Probably hang up quietly and pray the lunatics don’t call back.
That’s just one scenario, there are dozens more, each more grim than the last!
-L
“Thank you for holding. This is a High Index, Military Capital, Public Attitude:Personal Experience World. How may I direct your call?”
“…worms…[STATIC] taking over the Merchant League…and the Forged Lord’s son is [STATIC]… We need your help to…”
“Thank you for reporting your Vaylen incursion. I’m just going to add your world to our list…”
“Thank you! [STATIC] …bless…”
“… of tainted systems never to visit or to accept incoming transit from under any circumstances. We’ll be tracking down all merchants and other visitors from your planet and interning them as well.”
“…[STATIC] Wait! No! We need your… [STATIC]…”
“Have a nice day, and thank you for using Ansible ™.”
Of course, after they hang up is when they dispatch a Hammer ship to your system’s Oort Cloud to put one-use distortion drives on a few comets and send them towards your planet at near-light speed.
I appreciate what you all have said about the ansible. I thought that all commo would be through the message torpedoes also mentioned.
This would mean that most worlds would have planet-wide, or perhaps system-wide, “Internets.” Once the message torp arrives, all these great new files would appear on the 'Net.

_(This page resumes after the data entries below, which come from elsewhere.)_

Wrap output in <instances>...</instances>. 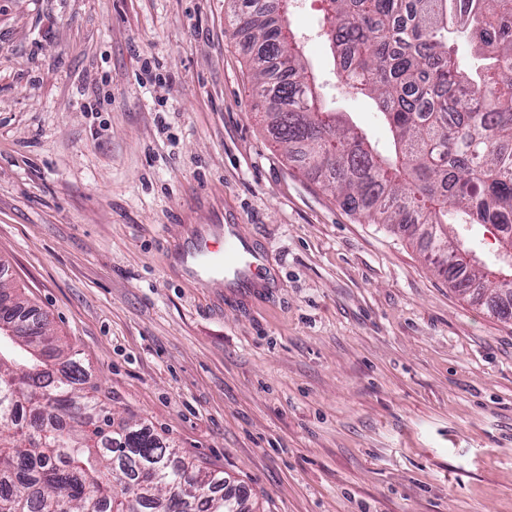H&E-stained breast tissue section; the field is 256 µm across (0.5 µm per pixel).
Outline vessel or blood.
Segmentation results:
<instances>
[{"instance_id": "obj_1", "label": "vessel or blood", "mask_w": 512, "mask_h": 512, "mask_svg": "<svg viewBox=\"0 0 512 512\" xmlns=\"http://www.w3.org/2000/svg\"><path fill=\"white\" fill-rule=\"evenodd\" d=\"M181 262L186 275L201 284L220 282L243 290L255 287L265 272V257L234 224H208L185 240Z\"/></svg>"}]
</instances>
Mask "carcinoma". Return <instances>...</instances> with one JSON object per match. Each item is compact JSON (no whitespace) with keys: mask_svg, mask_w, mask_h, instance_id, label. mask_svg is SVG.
<instances>
[{"mask_svg":"<svg viewBox=\"0 0 512 512\" xmlns=\"http://www.w3.org/2000/svg\"><path fill=\"white\" fill-rule=\"evenodd\" d=\"M241 12L229 22L245 45L252 94L275 143L372 224L427 240L428 259L460 295L488 291L489 312L512 317V0H327L325 34L341 77L375 100L394 143L383 156L330 109L284 25ZM487 64H460L455 39ZM479 224L500 243L477 262L452 225ZM0 333V512H252L246 497L217 494L204 474L146 426L112 430V410L85 392L45 316Z\"/></svg>","mask_w":512,"mask_h":512,"instance_id":"1","label":"carcinoma"}]
</instances>
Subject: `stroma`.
I'll return each instance as SVG.
<instances>
[{"label": "stroma", "instance_id": "stroma-1", "mask_svg": "<svg viewBox=\"0 0 512 512\" xmlns=\"http://www.w3.org/2000/svg\"><path fill=\"white\" fill-rule=\"evenodd\" d=\"M324 0L289 19L331 107ZM228 0H0V295L136 422L254 512H512V319L418 238L347 212L273 142ZM235 220L269 278L183 277V225Z\"/></svg>", "mask_w": 512, "mask_h": 512}]
</instances>
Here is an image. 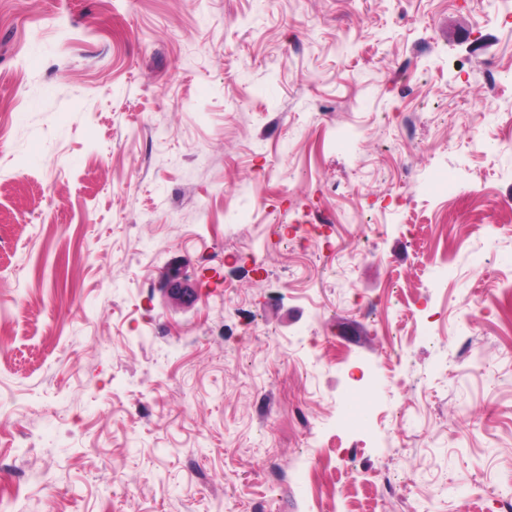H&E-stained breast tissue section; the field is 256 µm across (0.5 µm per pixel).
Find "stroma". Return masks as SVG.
Masks as SVG:
<instances>
[{
	"instance_id": "stroma-1",
	"label": "stroma",
	"mask_w": 512,
	"mask_h": 512,
	"mask_svg": "<svg viewBox=\"0 0 512 512\" xmlns=\"http://www.w3.org/2000/svg\"><path fill=\"white\" fill-rule=\"evenodd\" d=\"M500 11L0 0V512H501Z\"/></svg>"
}]
</instances>
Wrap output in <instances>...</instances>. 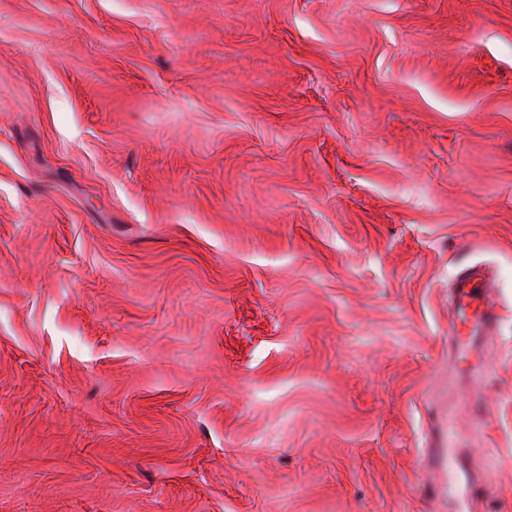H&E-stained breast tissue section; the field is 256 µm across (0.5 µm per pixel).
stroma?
Instances as JSON below:
<instances>
[{"mask_svg":"<svg viewBox=\"0 0 512 512\" xmlns=\"http://www.w3.org/2000/svg\"><path fill=\"white\" fill-rule=\"evenodd\" d=\"M465 477L512 512V0H0V512H458ZM452 302L454 320L449 342L461 355L483 353L486 337L493 330L499 314L482 275L475 270L461 273L454 282Z\"/></svg>","mask_w":512,"mask_h":512,"instance_id":"1","label":"stroma"}]
</instances>
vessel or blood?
<instances>
[{
  "label": "vessel or blood",
  "instance_id": "b4317fda",
  "mask_svg": "<svg viewBox=\"0 0 512 512\" xmlns=\"http://www.w3.org/2000/svg\"><path fill=\"white\" fill-rule=\"evenodd\" d=\"M452 302L454 320L449 332L451 345L463 355L484 352L486 338L499 314L482 275L474 270L461 273L454 282Z\"/></svg>",
  "mask_w": 512,
  "mask_h": 512
}]
</instances>
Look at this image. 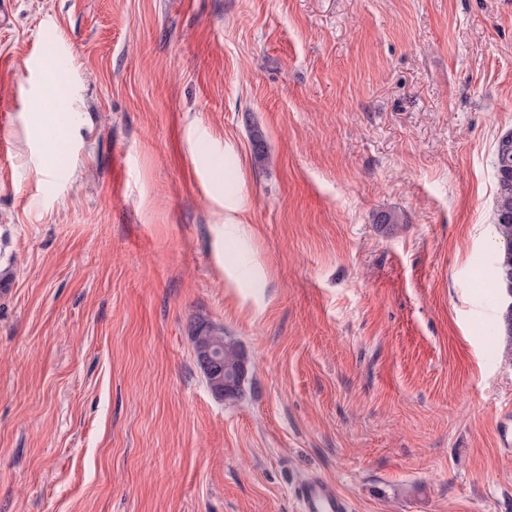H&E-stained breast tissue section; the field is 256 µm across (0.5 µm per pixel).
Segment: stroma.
I'll list each match as a JSON object with an SVG mask.
<instances>
[{
	"label": "stroma",
	"mask_w": 512,
	"mask_h": 512,
	"mask_svg": "<svg viewBox=\"0 0 512 512\" xmlns=\"http://www.w3.org/2000/svg\"><path fill=\"white\" fill-rule=\"evenodd\" d=\"M10 12L0 512H299L310 477L352 512H512V339L476 266L512 0ZM200 319L246 357L242 398L211 394Z\"/></svg>",
	"instance_id": "stroma-1"
}]
</instances>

I’m sure it would be a red letter days on people’s calendars, assuming they get regular torps in their “neck of the woods.” I think it would also mean that people are pretty good at writing letters, or maybe I should say “composing,” as they might well use video, holography, or other such multimedia technology.
I would also guess even at low index that storage would not be a real problem, at least not for books (other than the most technical), letters, and the like. I would think you could send an entire planet’s, or an entire “prefectures” 'Net’s worth of content for several months if not longer in one torpedo. Or, the content of the torpedo might get edited somehow, either for storage considerations or just out of propaganda and information control.
William Gibson said that the future is here but that it is poorly distributed. With information coming at you as I describe, Gibson’s dictum would be doubly true of the Burning Empires.
I like the idea of “the day the mail torpedo comes in” being a big deal. Remember that this is a fragmented and stratified society, so different people will likely have very different degrees of access to information – and of course the chokepoint of the message torpedo puts tremendous power in the hands of those who upload and download the contents.
Terrific topic as usual. My conception doesn’t include the idea of an Ansible in its conventional “sub-space communications” ftl radio incarnation, though such a thing could exist. The Federation at its height was connected by a web of precipitators, of which very few remain in existence, and their locations are closely guarded secrets. (http://www.burningempires.com/wiki/index.php?title=Communication)
So ultimately, communication between stars is all about torpedoes. Some are virtually instantaneous (Precipitated), but only connect a handful of national capitals and secret outposts to the communications “web”. The vast majority of communications travels at Distortion 9, with some jumbo-sized commo torpedoes traveling at Distortion 18 (Distortion 9 with BCD’s* doubling the speed, and fuel consumption).
I think you’d also have information brokers/fixers who claim to have stuff from the torpedoes that got censored by the “powers that be.” I could even see this being a semi-legit business, with a Forged Lord editing out the seditious stuff but allowing certain information (perhaps stuff deemed immoral or contrary to church doctrine) to get out via these fixers for a fee. Not a bad racket.
And, if you are rich enough or well connected enough, you could have your own torpedo service. Maybe again, you do this to some extent with the Forged Lord or Hammer Lord’s blessing.
The more freewheeling communes and anarcho-syndicalist groups might just from time to time send torpedoes to worlds they deem repressive. Think about samizdat and agitprop and libels (as that word was used in the 15th and 16th centuries).